Division of Thoracic Surgery, Massachusetts General Hospital, Boston, Massachusetts.
Division of Thoracic Surgery, Massachusetts General Hospital, Boston, Massachusetts.
Ann Thorac Surg. 2018 Dec;106(6):1640-1646. doi: 10.1016/j.athoracsur.2018.06.076. Epub 2018 Aug 29.
Post-esophagectomy tracheo-bronchial-esophageal fistula (PETEF) most often develops after anastomotic disruption or gastric conduit necrosis. Ideal surgical management and outcomes for this complication are uncertain.
A retrospective review of 11 patients undergoing surgical repair of PETEF was performed.

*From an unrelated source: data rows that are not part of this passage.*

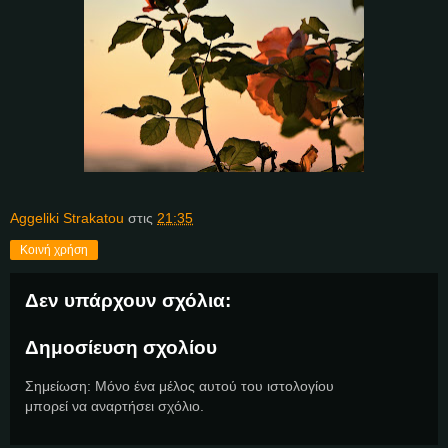
Aggeliki Strakatou
στις
21:35
Κοινή χρήση
Δεν υπάρχουν σχόλια:
Δημοσίευση σχολίου
Σημείωση: Μόνο ένα μέλος αυτού του ιστολογίου
μπορεί να αναρτήσει σχόλιο.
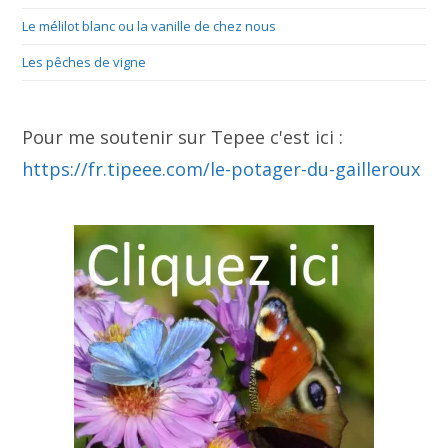
Le mélilot blanc ou la vanille de chez nous
Les pêches de vigne
Pour me soutenir sur Tepee c'est ici :
https://fr.tipeee.com/le-potager-du-gailleroux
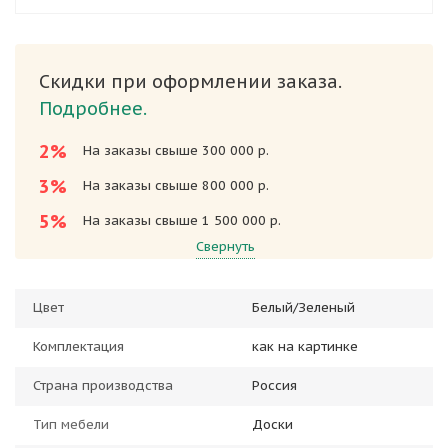
Скидки при оформлении заказа.
Подробнее.
2%
На заказы свыше 300 000 р.
3%
На заказы свыше 800 000 р.
5%
На заказы свыше 1 500 000 р.
Свернуть
Цвет
Белый/Зеленый
Комплектация
как на картинке
Страна производства
Россия
Тип мебели
Доски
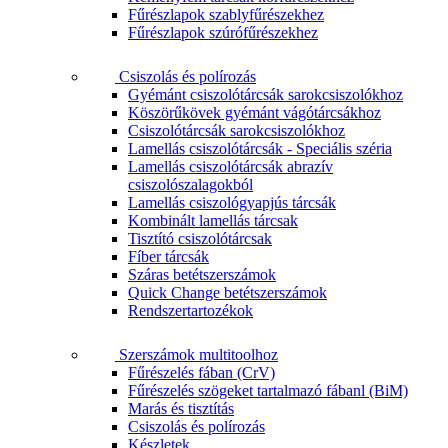
Fűrészlapok szablyfűrészekhez
Fűrészlapok szúrófűrészekhez
Csiszolás és polírozás
Gyémánt csiszolótárcsák sarokcsiszolókhoz
Köszörűkövek gyémánt vágótárcsákhoz
Csiszolótárcsák sarokcsiszolókhoz
Lamellás csiszolótárcsák - Speciális széria
Lamellás csiszolótárcsák abrazív
csiszolószalagokból
Lamellás csiszológyapjús tárcsák
Kombinált lamellás tárcsak
Tisztító csiszolótárcsak
Fíber tárcsák
Száras betétszerszámok
Quick Change betétszerszámok
Rendszertartozékok
Szerszámok multitoolhoz
Fűrészelés fában (CrV)
Fűrészelés szögeket tartalmazó fábanl (BiM)
Marás és tisztítás
Csiszolás és polírozás
Készletek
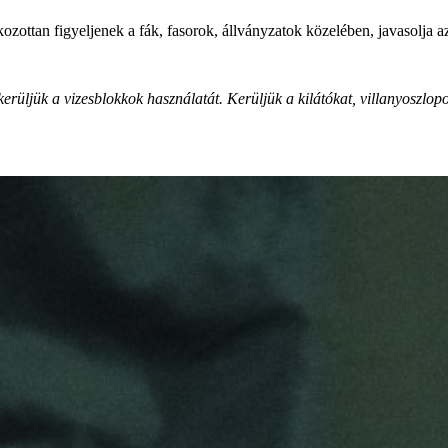
ozottan figyeljenek a fák, fasorok, állványzatok közelében, javasolja
kerüljük a vizesblokkok használatát. Kerüljük a kilátókat, villanyoszlopo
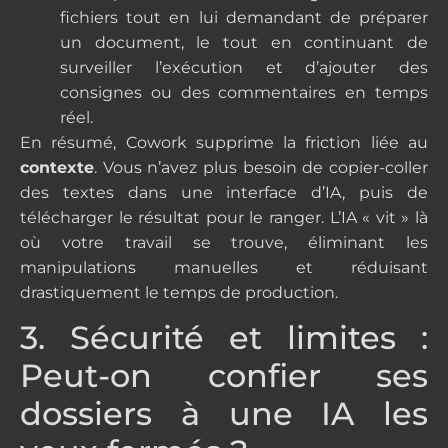
fichiers tout en lui demandant de préparer
un document, le tout en continuant de
surveiller l’exécution et d’ajouter des
consignes ou des commentaires en temps
réel.
En résumé, Cowork supprime la friction liée au
contexte
. Vous n’avez plus besoin de copier-coller
des textes dans une interface d’IA, puis de
télécharger le résultat pour le ranger. L’IA « vit » là
où votre travail se trouve, éliminant les
manipulations manuelles et réduisant
drastiquement le temps de production.
3. Sécurité et limites :
Peut-on confier ses
dossiers à une IA les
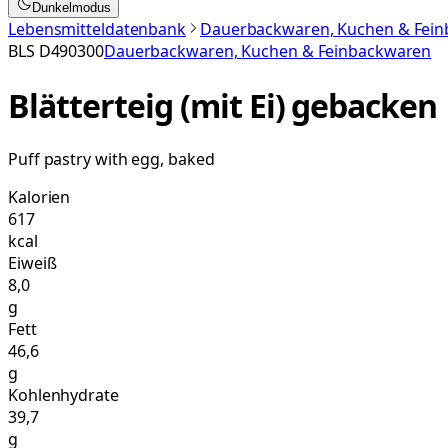
Dunkelmodus
Lebensmitteldatenbank
Dauerbackwaren, Kuchen & Fei
BLS
D490300
Dauerbackwaren, Kuchen & Feinbackwaren
Blätterteig (mit Ei) gebacken
Puff pastry with egg, baked
Kalorien
617
kcal
Eiweiß
8,0
g
Fett
46,6
g
Kohlenhydrate
39,7
g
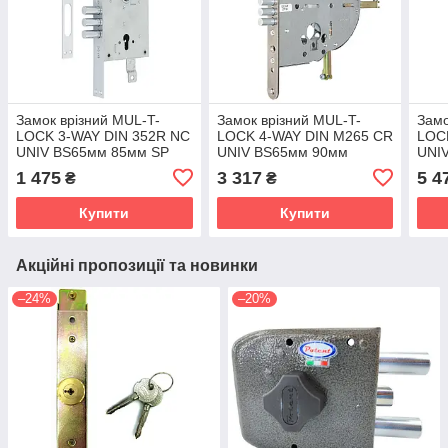
Замок врізний MUL-T-
Замок врізний MUL-T-
Замо
LOCK 3-WAY DIN 352R NC
LOCK 4-WAY DIN M265 CR
LOC
UNIV ВЅ65мм 85мм SP
UNIV ВЅ65мм 90мм
UNI
(Ізраїль)
w/o_SP (Ізраїль)
w/o_
1 475
3 317
5 4
₴
₴
Купити
Купити
Акційні пропозиції та новинки
–24%
–20%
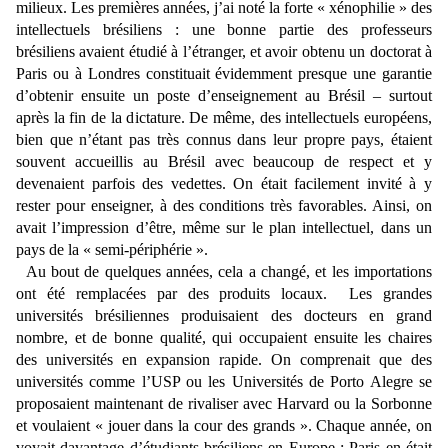
milieux. Les premières années, j’ai noté la forte « xénophilie » des
intellectuels brésiliens : une bonne partie des professeurs
brésiliens avaient étudié à l’étranger, et avoir obtenu un doctorat à
Paris ou à Londres constituait évidemment presque une garantie
d’obtenir ensuite un poste d’enseignement au Brésil – surtout
après la fin de la dictature. De même, des intellectuels européens,
bien que n’étant pas très connus dans leur propre pays, étaient
souvent accueillis au Brésil avec beaucoup de respect et y
devenaient parfois des vedettes. On était facilement invité à y
rester pour enseigner, à des conditions très favorables. Ainsi, on
avait l’impression d’être, même sur le plan intellectuel, dans un
pays de la « semi-périphérie ».
Au bout de quelques années, cela a changé, et les importations
ont été remplacées par des produits locaux. Les grandes
universités brésiliennes produisaient des docteurs en grand
nombre, et de bonne qualité, qui occupaient ensuite les chaires
des universités en expansion rapide. On comprenait que des
universités comme l’USP ou les Universités de Porto Alegre se
proposaient maintenant de rivaliser avec Harvard ou la Sorbonne
et voulaient « jouer dans la cour des grands ». Chaque année, on
voyait davantage d’étudiants brésiliens en Europe : Paris en était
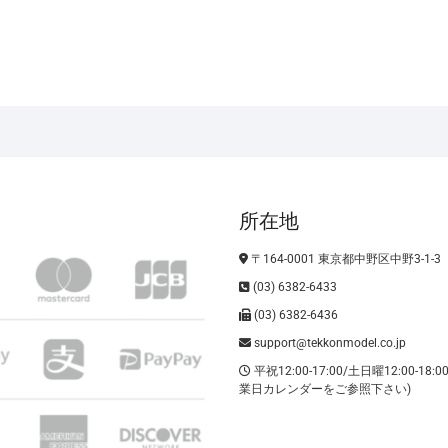
所在地
〒164-0001 東京都中野区中野3-1-3
(03) 6382-6433
(03) 6382-6436
support@tekkonmodel.co.jp
平祝12:00-17:00/土日曜12:00-18:
業日カレンダーをご参照下さい)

The median time between esophagectomy and surgical repair of PETEF was 61 days (range, 7 days to 28 years). Anastomotic leak or gastric conduit necrosis was responsible for PETEF in 6 patients (54.5%), whereas other causes were erosion of a tracheal appliance (n = 2), gastric conduit staple line erosion (n = 1), anastomotic stricture dilation (n = 1), and recurrent esophageal cancer (n = 1). Membranous airway defects were repaired primarily and buttressed with muscle or omental flaps in 8 patients (72.7%), whereas two (18.2%) were repaired with bio-prosthetic patches and one (9.1%) was repaired with a sleeve resection of the bronchus. Anastomotic and neo-esophageal conduit defects were repaired primarily in 3 patients (27.3%), whereas 7 patients (63.6%) underwent conduit take-down and esophageal or pharyngeal diversion, and 1 patient (9.1%) underwent simultaneous fistula repair and colon interposition. Two patients (18.2%) had recurrent fistulas, with 1 patient dying after second fistula closure and the other was discharged with no further attempt at repair. Three patients (27.3%) died postoperatively. Only 3 patients (27.3%) resumed an oral diet after fistula repair.
Surgical treatment is effective for most patients undergoing operative repair of PETEF, notwithstanding a considerable risk of postoperative morbidity and death. Although fistula repair is life saving and prevents further respiratory deterioration, return to oral alimentation is not ensured.
食管切除术后气管-支气管-食管瘘(PETEF)多发生于吻合口破裂或胃管坏死。对于这种并发症,理想的手术治疗和结果尚不确定。
回顾性分析 11 例接受 PETEF 手术修复的患者。
食管切除术后至 PETEF 手术修复的中位时间为 61 天(范围,7 天至 28 年)。6 例(54.5%)患者因吻合口漏或胃管坏死导致 PETEF,而其他原因包括气管器械侵蚀(n=2)、胃管吻合钉线侵蚀(n=1)、吻合口狭窄扩张(n=1)和复发性食管癌(n=1)。8 例(72.7%)患者的膜性气道缺损采用一期修复,并辅以肌肉或大网膜瓣加固,2 例(18.2%)采用生物假体补丁修复,1 例(9.1%)采用支气管袖状切除修复。3 例(27.3%)患者的吻合口和新食管管腔缺损采用一期修复,7 例(63.6%)患者进行管腔切除和食管或咽分流,1 例(9.1%)患者同时进行瘘管修复和结肠间置。2 例(18.2%)患者出现复发性瘘,其中 1 例在第二次瘘关闭后死亡,另 1 例出院后未再尝试修复。3 例(27.3%)患者术后死亡。只有 3 例(27.3%)患者在瘘管修复后恢复口服饮食。
尽管术后发病率和死亡率较高,但手术治疗对大多数接受 PETEF 手术修复的患者有效。尽管瘘管修复可以挽救生命并防止进一步的呼吸恶化,但不能保证恢复口服饮食。